Being overactive and impulsive
Uncontrollable restlessness, constant fidgetiness while sitting still, butting into other’s games frequently, blurting out answers and interrupting often, may all be signs of hyperactivity and impulsivity in a child. Children with this issue struggle at school and have trouble interacting with others which often results in judgement and less acceptance by peers and adults.
Difficulty in organizing work and time management
Children with difficulties in working memory, flexible thinking, reading and spelling or understanding the sense of numbers may find it hard to organize their tasks and manage time.

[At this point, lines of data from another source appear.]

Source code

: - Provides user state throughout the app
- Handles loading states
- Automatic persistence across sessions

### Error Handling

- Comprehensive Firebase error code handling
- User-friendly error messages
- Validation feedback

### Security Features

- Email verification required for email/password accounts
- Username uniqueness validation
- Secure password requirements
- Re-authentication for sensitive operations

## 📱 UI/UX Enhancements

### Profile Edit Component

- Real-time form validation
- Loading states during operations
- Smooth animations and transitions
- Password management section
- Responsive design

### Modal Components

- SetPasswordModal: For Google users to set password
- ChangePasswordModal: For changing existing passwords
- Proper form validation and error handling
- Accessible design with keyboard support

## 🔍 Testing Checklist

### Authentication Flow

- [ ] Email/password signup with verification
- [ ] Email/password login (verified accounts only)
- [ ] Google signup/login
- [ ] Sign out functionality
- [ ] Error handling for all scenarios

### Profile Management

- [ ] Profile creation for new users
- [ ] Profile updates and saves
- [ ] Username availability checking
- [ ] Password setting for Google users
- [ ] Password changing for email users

This can lead to deteriorating academic performance, procrastination or aversion to studies and extracurricular activities.
Weak socialization skills
Poor listening skills, problems in expressing oneself appropriately, difficulties in perception and interpretation, lack of confidence – all can lead to weak socialization skills in children. These children find it challenging to connect with people and have trouble making and keeping friends and relationships.
Lack of self-confidence and self-esteem
Children with low self-esteem doubt their abilities and can hardly stand up for themselves. They may give up on a task easily or never try for fear of failure and judgement. They feel others won’t accept them and may end up evading.
Difficulty in self-expression
A child who is able to express well feels happy and confident. But some children find it hard to organize thoughts in their brain or find the right words to verbally communicate their thoughts and emotions. This may lead to frustration and low confidence.
Difficulty in doing daily activities
Routine brings in consistency and makes life easier. But when kids fail to follow daily activities, it can be exhausting for parents and the child is often judged to be lazy or defiant which may not be the truth always. Poor attention skills, trouble with organizing and managing time can all make adherence to daily chores difficult for a child.
Reading, writing, spelling and mathematical difficulties
A child may show difficulty in all 4 categories reading, writing, spelling and arithmetic or in a single category. However mild or severe, the difficulty affects child’s academic performance, self-esteem and confidence. When attended early, children can be taught to manage and compensate for their differences.
Difficulties in logical thinking and problem solving
It is essential for young children to learn problem solving skills as it grooms them to face complex issues in academics, relationships or life in general. Difficulty in identifying and understanding problems and brainstorming workable solutions, may lead to low confidence, fear, anxiety and avoidance.
Look for a learning program that can support your child’s learning needs
Learning disability (LD) can be diagnosed only when a child reaches 8 years and not before. Signs and severity of LD differ from one child to another and so does the treatment. A special educator designs supportive learning program based on each child’s strengths and skill needs.
If you feel your child has a difficulty, reach out for professional help without delay. Earlier the intervention, easier the management! Remember, every child can learn if we can make the learning process less demanding.